Speaking during a virtual briefing of Parliament’s Standing Committee on Appropriations, Mogajane said that the 1.5% wage settlement would cost R20-billion more than the compensation ceiling outlined in the February Budget.

“Work is ongoing on how to address the wage agreement within the current constrained environment and options or recommendations will be discussed by the Ministers’ Committee on the Budget and Cabinet,” he reported.

The wage settlement was not the only additional spending pressure in the system, however, and Mogajane listed several other large commitments collectively valued at between R100-billion and R105-billion.

His incomplete list included: R3.2-billion to address Denel’s guaranteed debt; R5-billion for the Land Bank; R15-billion worth of National Student Financial Aid Scheme debt; R4.6-billion for the South African National Roads Agency Limited to compensate for the nonpayment of e-tolls to cover its Gauteng Freeway Improvement Programme debt; and another R16-billion to cover provincial accruals.

“The list continues and continues,” he said, revealing that there were billions more in expenditure not included in his list.

“With these spending pressures, and I am not even talking about the spending pressures as a result of the response that we announced [following the riots], we are looking at about R100-billion to R105-billion and we have said that we need to look at reprioritisation here and there.”

Such reprioritisation would involve budget cuts to “take from Peter to pay Paul”.

He acknowledged that departments were complaining about the cuts, but “we are cutting because of the choices that have been made, which require us to make provision for new expenditure pressures when the economy and tax revenues are not growing and when we want to claw back on a debt-to-GDP ratio that is spiralling out of control and a possible huge Budget deficit”.

South Africa would respond to the spending pressures while maintaining a fiscal strategy that aimed to narrow the deficit and stabilise debt “primarily by controlling noninterest expenditure growth”.

The main Budget primary deficit is projected to narrow over the medium term and the gross debt-to-GDP ratio is projected to stabilise at 88.9% in 2025/26.

The debt-to-GDP ratio currently stands at nearly 80%, with the country currently owing R4-trillion and with its debt-servicing cost to rise to R270-billion this year, making it the second-largest Budget item after education.

Departments were, thus, being asked to prioritise their expenditure, while government was moving to accelerate key reforms that could boost growth and tax revenues in the medium to long term.

Supply-Side Reforms

Deputy Finance Minister David Masondo said the implementation of high-impact reforms in electricity, freight logistics, the digital spectrum, water, skills and tourism were being prioritised in an effort to address supply-side constraints to growth and investment.

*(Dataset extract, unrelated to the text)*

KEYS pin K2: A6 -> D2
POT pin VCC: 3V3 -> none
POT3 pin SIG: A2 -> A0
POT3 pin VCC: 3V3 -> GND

The Presidency and the National Treasury were using Operation Vulindlela as a delivery unit approach to accelerate the implementation of these structural reforms.

Some had already been implemented, including the raising of the licence-exemption threshold for private electricity generators to 100 MW and the establishment of Transnet National Ports Authority as an independently governed entity with its own board.

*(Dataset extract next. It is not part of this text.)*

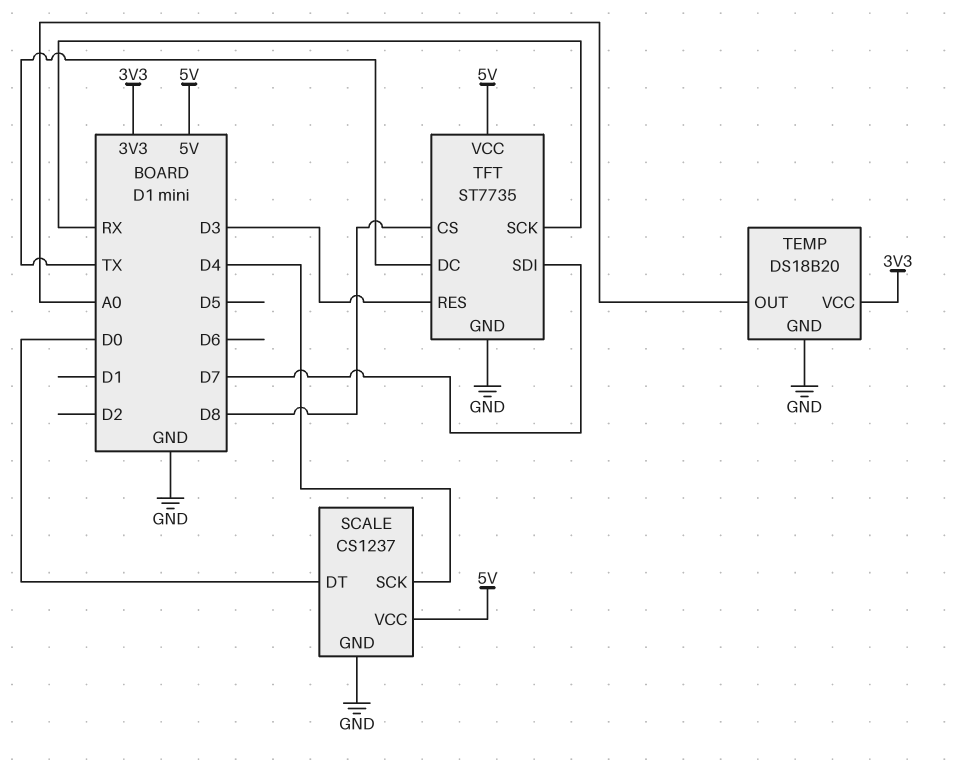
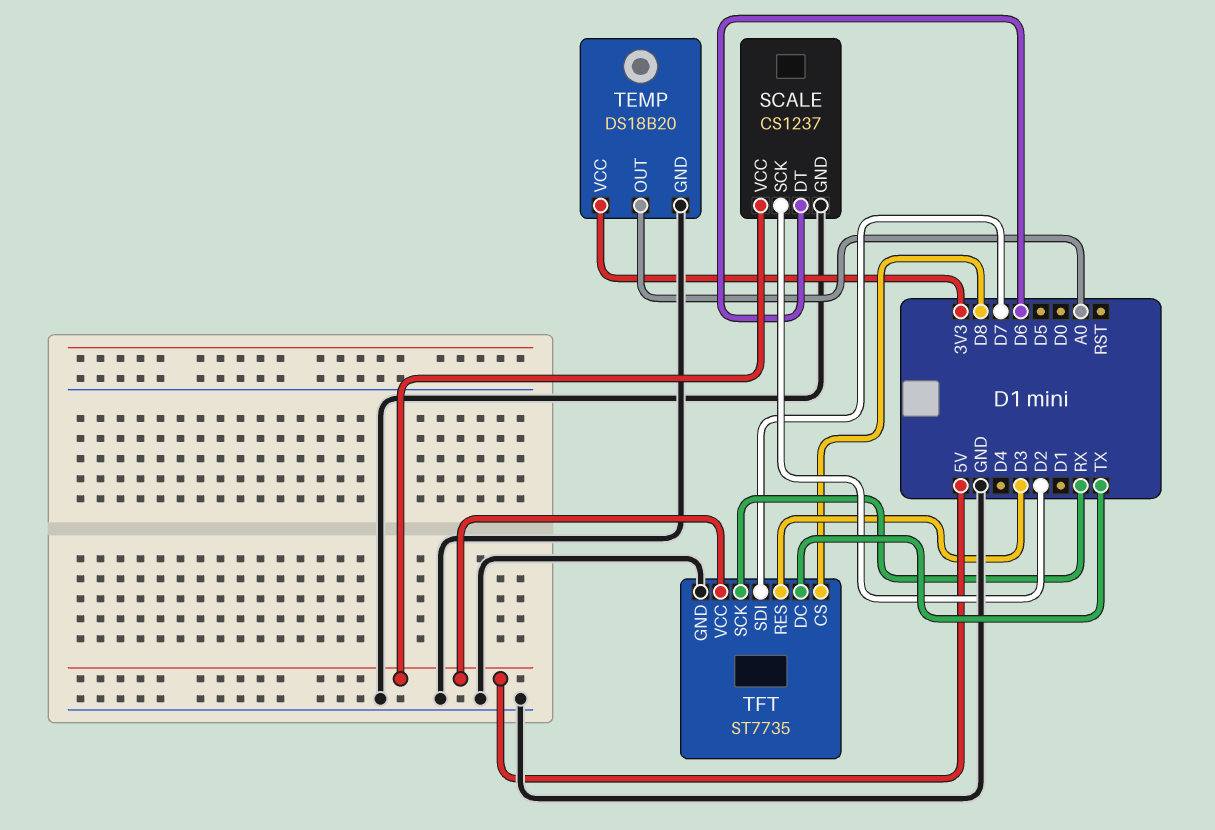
SCALE pin DT: D0 -> D6
SCALE pin SCK: D4 -> D2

Masondo said the current shortage of electricity continued to constrain investment by the private sector, while inefficiencies at the country’s ports were raising the cost of doing business.

Speaking on behalf of Operation Vulindlela, Dr Sean Phillips described the recent amendment to Schedule 2 of the Electricity Regulation Act as providing the basis for major private investment in electricity generation in the absence of any government guarantees.

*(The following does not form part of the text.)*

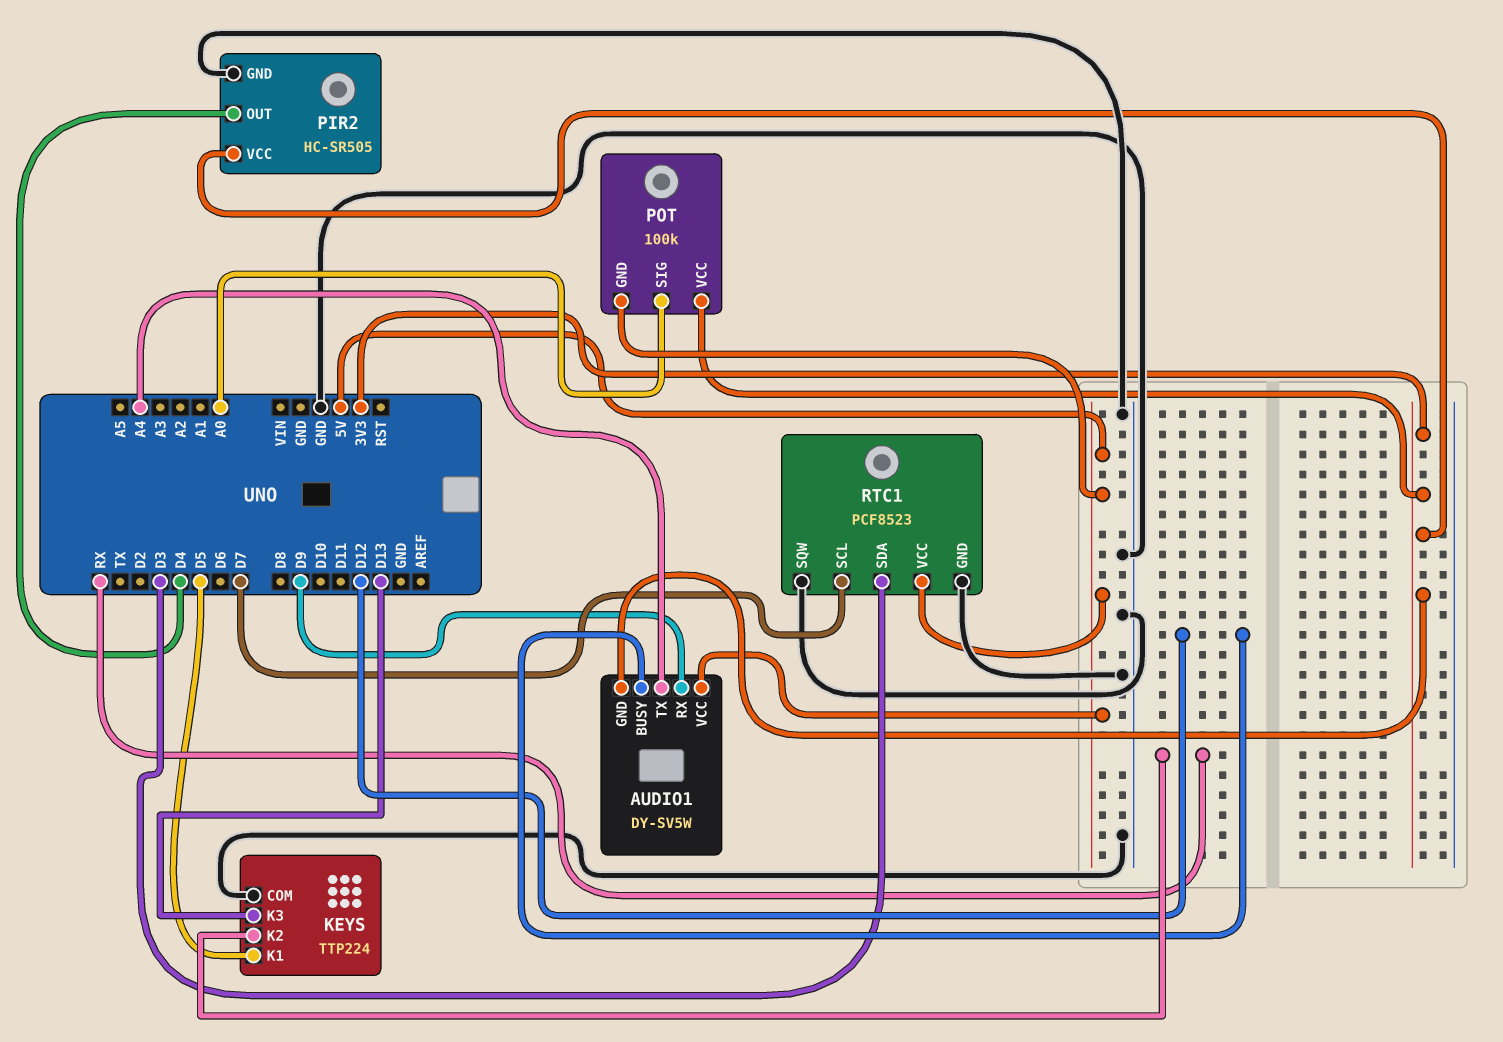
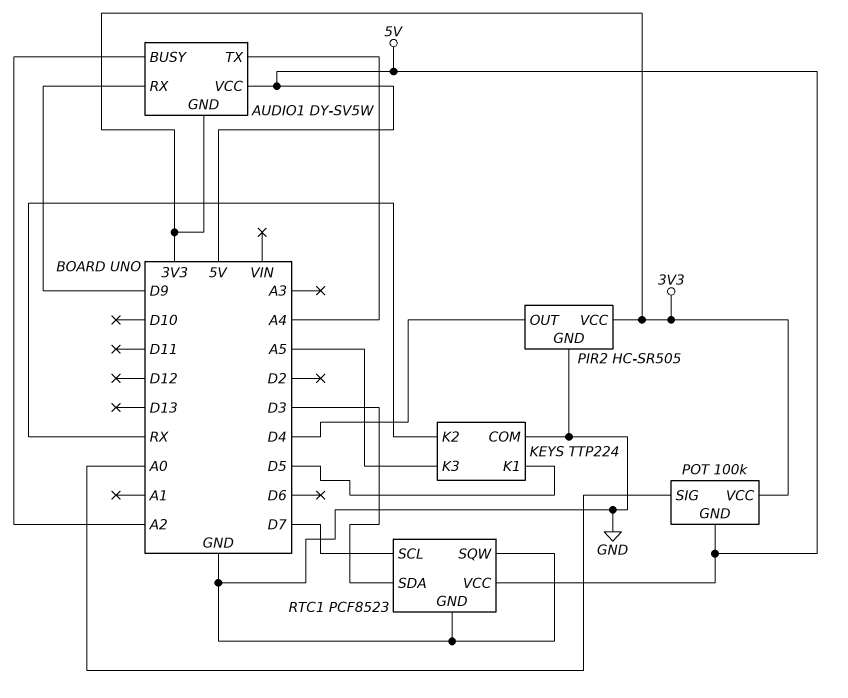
AUDIO1 pin BUSY: D12 -> A2
KEYS pin K3: D13 -> A5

“It is the quickest way of getting additional electricity into the system because you don’t have to go through a public procurement process, because the private sector will be investing in the generation capacity.

“It’s estimated that this could result in an additional 5 000 MW of electricity coming into the system over the next couple of years and an additional R60- to R70-billion-worth of investment by the private sector into electricity generation,” Phillips said.